**** Passage to read

Lecture 20 - Biochemical Techniques

Question 1

what kind of physical/chemical characteristics can be exploited to learn more about molecules(proteins)?

Answer 1

• size
• charge
• specificity
• solubility

Question 2

why do we want to purify proteins?

Answer 2

• to understand the structure
• to understand the mechanisms of action
• to detect protein modifications
• to identify protein binding partners

Question 3

def: rupturing the cell to release the internal contents

Answer 3

homogenization

Question 4

what kind of cells need to be broken to get enough protein

Answer 4

• tissue from an organ
• tissue culture cells
• yeast cells
• bacteria cells

Question 5

what do we want our cell homogenate to have?

Answer 5

• disrupted the plasma membrane
• released soluble proteins
• maintain the integrity of organelles

Question 6

Lysis buffer needs to help break apart the cell, but not all the ___________

Answer 6

organelles

Question 7

what is frequently added to lysis buffers to prevent protein degradation

Answer 7

protease inhibitor

Question 8

what is the disadvantage of using harsh lysis buffers, like amphipathic detergents?

Answer 8

they can denature the protein

Question 9

what are the two common techniques to fractionate a sample?

Answer 9

1. differential centrigfugation
2. density gradient centrifugation

Question 10

different __________ __________ separate organelles or macromolecules

Answer 10

sedimentation rates

Question 11

def: separation of cell organelles or other particles of different size and density by their different rates of sedimentation in a centrifugal field

Answer 11

differential centrifugation

Question 12

T or F: differential centrifugation does not yield a pure sample, so further steps are required

Answer 12

true

Question 13

def: a measure of how rapidly the particle sediments when subjected to centrifugation, expressed in terms of Svedberg units

Answer 13

sedimentation coefficient

Question 14

def: more contaminants can be removed using this kind of centrifugation, samples are placed on top of a gradient, centrifugation causes particles to move into discrete zones, based on the density of the gradient and the density of the particle/organelle

Answer 14

density gradient centrifugation

Question 15

dense particles move into the gradient ______ __________ than less dense

Answer 15

more rapidly

Question 16

if you want a specific protein, what do you need to know?

********
**** Supplied information

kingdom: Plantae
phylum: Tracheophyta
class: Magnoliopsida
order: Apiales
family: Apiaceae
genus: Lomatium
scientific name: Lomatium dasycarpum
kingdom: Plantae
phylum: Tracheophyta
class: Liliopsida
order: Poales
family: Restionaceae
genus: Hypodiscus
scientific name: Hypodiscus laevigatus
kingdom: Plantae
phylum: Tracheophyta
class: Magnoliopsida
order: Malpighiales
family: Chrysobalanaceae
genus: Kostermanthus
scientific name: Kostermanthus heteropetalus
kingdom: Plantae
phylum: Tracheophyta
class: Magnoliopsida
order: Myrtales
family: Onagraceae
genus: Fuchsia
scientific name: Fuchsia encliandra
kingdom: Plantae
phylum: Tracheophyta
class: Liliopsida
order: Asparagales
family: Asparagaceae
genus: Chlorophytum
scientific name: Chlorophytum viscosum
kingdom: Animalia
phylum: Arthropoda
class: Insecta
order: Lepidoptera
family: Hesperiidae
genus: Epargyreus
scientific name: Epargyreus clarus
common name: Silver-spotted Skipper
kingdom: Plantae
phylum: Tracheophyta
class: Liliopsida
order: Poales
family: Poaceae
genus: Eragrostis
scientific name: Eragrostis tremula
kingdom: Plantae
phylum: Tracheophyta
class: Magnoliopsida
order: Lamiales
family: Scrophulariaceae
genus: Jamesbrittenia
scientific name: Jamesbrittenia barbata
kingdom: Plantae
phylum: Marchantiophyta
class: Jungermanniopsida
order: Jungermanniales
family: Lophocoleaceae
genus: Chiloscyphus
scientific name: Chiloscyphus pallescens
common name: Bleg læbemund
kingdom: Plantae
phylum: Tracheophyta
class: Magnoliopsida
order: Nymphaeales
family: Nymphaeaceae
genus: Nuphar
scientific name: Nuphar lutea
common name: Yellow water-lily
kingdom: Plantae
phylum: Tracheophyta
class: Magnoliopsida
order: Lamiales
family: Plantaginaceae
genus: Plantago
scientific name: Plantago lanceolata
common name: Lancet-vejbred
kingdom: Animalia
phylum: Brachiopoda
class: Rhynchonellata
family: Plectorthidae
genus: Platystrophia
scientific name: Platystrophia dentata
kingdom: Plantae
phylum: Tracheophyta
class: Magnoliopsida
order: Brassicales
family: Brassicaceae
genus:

********

→ **What this exercise asks**
**a)** According to the biochemical techniques lecture notes, why is a protease inhibitor often added to lysis buffers? Answer in one to three sentences.
**b)** Write the next part of the biochemical techniques lecture notes, picking up after their final line.

→ **Outputs by task**
**a)** A protease inhibitor is frequently added to lysis buffers to prevent protein degradation.

**b)**
Answer 16

you need to know its properties to be able to identify a specific protein

Question 17

def: a procedure where a mixture of dissolved components is fractioned as it moves through some type of porous matrix (usually in a column)

Answer 17

chromatogaphy

Question 18

differential and density gradient centrifugation give us relatively pure peroxisomes, but if we want to further purify them, what do we do?

Answer 18

use in enzyme assays

Question 19

what are the 3 types of chromatography?

Answer 19

1. ion-exchange chromatography
2. gel filtration chromatography
3. affinity chromatography

Question 20

def: relies on the differences in surface charge of the macromolecule, beads carry a weak (+) or (-) charge, charge proteins interact with beads to varying degrees, and proteins can be eluted using solutions at characteristic pH and salt concentrations

Answer 20

ion-exchange chromatography

Question 21

proteins can be eluted, come out the bottom of the column, by doing what?

Answer 21

washing the column with different pH buffer

Question 22

what happens as the pH is lowered in ion-exchange chromatography?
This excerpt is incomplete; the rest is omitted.